Data excerpts:
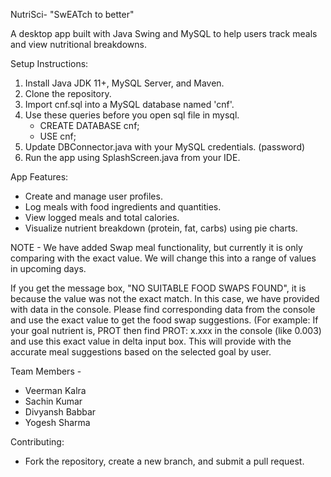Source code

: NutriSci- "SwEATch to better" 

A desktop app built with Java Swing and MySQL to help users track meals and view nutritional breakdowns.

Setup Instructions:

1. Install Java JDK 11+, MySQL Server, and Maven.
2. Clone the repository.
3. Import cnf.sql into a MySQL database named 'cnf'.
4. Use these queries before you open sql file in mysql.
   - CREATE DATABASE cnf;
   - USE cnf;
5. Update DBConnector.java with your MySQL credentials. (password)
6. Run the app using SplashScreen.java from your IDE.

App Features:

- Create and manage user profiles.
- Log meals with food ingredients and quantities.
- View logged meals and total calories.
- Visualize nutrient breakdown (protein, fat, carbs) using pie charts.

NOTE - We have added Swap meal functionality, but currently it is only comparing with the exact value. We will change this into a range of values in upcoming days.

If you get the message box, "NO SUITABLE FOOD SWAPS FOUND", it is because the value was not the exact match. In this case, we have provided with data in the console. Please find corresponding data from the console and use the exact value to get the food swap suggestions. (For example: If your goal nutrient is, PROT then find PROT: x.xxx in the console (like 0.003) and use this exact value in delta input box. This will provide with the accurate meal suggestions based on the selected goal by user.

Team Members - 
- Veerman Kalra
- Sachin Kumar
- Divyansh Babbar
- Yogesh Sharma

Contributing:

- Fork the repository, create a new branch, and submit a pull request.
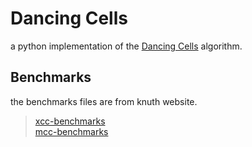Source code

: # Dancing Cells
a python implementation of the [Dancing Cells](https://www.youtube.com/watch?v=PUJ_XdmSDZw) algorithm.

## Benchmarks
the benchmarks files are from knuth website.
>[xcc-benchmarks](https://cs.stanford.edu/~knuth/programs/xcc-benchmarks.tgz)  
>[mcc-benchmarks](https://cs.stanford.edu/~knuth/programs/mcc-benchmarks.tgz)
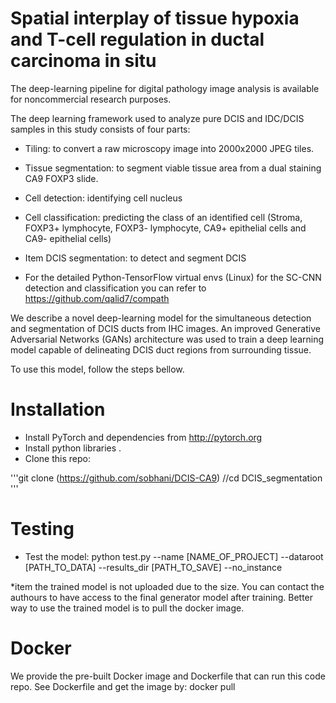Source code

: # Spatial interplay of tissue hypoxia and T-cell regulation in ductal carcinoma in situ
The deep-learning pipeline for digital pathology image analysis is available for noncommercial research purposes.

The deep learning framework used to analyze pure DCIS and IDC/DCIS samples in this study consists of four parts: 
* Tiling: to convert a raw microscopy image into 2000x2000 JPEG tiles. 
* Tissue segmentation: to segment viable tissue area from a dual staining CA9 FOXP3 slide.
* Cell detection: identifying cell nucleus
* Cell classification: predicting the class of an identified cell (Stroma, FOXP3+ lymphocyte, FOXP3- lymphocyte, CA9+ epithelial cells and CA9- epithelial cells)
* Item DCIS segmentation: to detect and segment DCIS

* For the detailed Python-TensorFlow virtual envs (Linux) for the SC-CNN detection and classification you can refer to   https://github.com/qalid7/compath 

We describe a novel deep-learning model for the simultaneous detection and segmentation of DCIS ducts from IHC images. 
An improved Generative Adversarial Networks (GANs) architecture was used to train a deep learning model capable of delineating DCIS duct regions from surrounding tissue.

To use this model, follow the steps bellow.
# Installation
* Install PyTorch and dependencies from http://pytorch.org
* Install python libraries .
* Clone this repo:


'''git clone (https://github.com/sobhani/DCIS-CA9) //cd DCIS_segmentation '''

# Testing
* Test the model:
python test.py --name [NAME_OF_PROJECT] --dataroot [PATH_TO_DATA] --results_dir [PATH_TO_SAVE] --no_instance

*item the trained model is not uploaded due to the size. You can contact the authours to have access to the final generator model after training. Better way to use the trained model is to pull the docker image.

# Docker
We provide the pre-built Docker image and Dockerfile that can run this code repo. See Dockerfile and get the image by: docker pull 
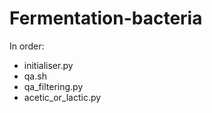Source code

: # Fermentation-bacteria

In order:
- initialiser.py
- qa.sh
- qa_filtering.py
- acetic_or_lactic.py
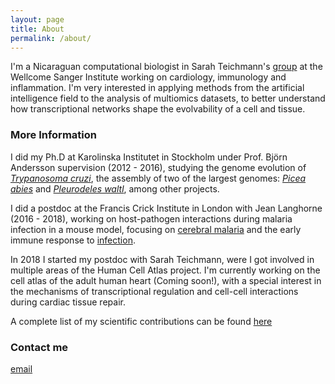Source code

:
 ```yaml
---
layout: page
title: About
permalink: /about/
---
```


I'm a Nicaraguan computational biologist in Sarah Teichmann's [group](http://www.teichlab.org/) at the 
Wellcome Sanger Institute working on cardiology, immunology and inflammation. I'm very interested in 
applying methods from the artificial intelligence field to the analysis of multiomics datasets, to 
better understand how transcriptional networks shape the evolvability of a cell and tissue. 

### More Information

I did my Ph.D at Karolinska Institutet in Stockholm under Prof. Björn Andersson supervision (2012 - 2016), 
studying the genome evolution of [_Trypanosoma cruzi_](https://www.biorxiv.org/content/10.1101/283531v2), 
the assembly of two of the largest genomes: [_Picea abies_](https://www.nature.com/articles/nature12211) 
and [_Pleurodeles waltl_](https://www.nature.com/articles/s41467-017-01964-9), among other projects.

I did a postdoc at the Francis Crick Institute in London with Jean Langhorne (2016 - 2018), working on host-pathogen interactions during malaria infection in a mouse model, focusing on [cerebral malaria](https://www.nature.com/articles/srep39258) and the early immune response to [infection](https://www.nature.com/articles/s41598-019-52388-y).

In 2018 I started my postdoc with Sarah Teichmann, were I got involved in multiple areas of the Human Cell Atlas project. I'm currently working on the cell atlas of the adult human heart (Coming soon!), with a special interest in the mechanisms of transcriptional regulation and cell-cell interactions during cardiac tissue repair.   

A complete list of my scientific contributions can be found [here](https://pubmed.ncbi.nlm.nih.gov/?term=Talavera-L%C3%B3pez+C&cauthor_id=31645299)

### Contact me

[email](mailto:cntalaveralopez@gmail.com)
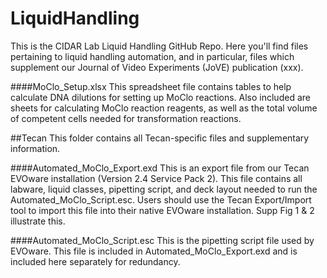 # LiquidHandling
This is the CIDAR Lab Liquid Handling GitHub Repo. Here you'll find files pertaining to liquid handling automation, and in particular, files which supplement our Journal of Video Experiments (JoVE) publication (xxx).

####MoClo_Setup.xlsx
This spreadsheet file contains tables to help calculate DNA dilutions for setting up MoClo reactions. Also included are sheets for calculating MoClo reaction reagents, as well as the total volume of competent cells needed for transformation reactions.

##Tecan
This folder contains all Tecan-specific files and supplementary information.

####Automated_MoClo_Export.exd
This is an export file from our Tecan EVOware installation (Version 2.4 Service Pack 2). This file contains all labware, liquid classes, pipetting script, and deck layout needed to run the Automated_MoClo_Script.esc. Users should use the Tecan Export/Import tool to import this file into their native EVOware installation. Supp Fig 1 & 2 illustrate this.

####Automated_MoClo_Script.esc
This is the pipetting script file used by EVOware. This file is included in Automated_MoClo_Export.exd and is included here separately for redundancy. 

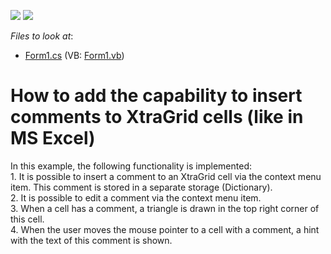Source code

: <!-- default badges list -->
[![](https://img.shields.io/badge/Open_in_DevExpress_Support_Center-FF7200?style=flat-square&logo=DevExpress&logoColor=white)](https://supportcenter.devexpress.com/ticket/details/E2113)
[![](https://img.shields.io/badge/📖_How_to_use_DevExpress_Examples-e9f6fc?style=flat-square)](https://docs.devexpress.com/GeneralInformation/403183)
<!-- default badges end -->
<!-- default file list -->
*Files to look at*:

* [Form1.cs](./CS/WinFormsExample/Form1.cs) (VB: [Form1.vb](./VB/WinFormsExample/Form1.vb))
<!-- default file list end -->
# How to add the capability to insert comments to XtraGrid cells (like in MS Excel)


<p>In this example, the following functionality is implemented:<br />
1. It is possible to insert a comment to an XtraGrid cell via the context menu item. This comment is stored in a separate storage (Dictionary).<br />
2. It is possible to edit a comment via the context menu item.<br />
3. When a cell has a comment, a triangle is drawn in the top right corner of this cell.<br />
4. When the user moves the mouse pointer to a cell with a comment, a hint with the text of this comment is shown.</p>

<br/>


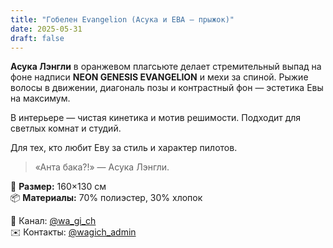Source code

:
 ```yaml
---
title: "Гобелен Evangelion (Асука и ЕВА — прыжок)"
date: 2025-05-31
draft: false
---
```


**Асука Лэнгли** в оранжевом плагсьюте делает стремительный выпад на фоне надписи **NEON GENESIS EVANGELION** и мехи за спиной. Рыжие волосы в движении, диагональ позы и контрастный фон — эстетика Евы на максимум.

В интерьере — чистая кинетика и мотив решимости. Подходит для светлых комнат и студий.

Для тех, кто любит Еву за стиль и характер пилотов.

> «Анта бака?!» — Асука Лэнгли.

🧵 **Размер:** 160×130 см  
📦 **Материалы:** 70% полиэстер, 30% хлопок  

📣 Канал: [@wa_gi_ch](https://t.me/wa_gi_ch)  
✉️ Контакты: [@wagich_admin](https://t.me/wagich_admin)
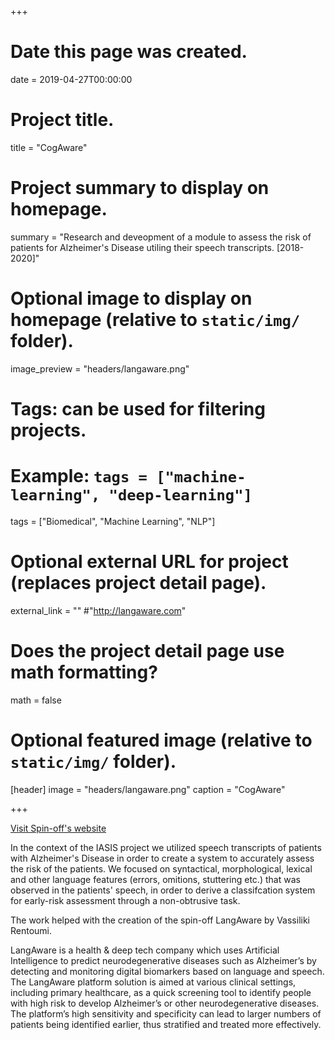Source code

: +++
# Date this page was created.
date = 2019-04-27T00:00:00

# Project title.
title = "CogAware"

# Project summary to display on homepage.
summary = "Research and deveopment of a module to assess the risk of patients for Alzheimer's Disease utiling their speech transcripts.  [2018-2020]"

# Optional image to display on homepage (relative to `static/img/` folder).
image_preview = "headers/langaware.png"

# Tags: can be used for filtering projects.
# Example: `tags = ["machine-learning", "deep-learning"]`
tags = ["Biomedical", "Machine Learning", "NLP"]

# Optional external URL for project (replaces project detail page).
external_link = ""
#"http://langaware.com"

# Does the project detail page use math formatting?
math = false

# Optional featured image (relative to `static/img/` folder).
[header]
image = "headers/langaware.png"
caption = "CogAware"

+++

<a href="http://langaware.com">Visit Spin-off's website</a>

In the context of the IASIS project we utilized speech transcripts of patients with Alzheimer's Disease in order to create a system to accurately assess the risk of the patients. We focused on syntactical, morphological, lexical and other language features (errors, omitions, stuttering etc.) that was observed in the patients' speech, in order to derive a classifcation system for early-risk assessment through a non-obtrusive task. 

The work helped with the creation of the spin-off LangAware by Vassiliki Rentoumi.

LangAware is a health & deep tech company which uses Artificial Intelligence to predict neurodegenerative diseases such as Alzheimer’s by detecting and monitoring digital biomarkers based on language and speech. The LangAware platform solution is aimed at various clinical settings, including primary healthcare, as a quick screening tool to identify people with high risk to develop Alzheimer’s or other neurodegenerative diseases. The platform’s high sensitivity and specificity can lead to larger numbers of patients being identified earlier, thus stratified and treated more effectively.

TO DO:
Where does the word "contains" occur in the data? Copy every line that has it.

TASK RESULT:
This spreadsheet file contains tables to help calculate DNA dilutions for setting up MoClo reactions. Also included are sheets for calculating MoClo reaction reagents, as well as the total volume of competent cells needed for transformation reactions.
This folder contains all Tecan-specific files and supplementary information.
This is an export file from our Tecan EVOware installation (Version 2.4 Service Pack 2). This file contains all labware, liquid classes, pipetting script, and deck layout needed to run the Automated_MoClo_Script.esc. Users should use the Tecan Export/Import tool to import this file into their native EVOware installation. Supp Fig 1 & 2 illustrate this.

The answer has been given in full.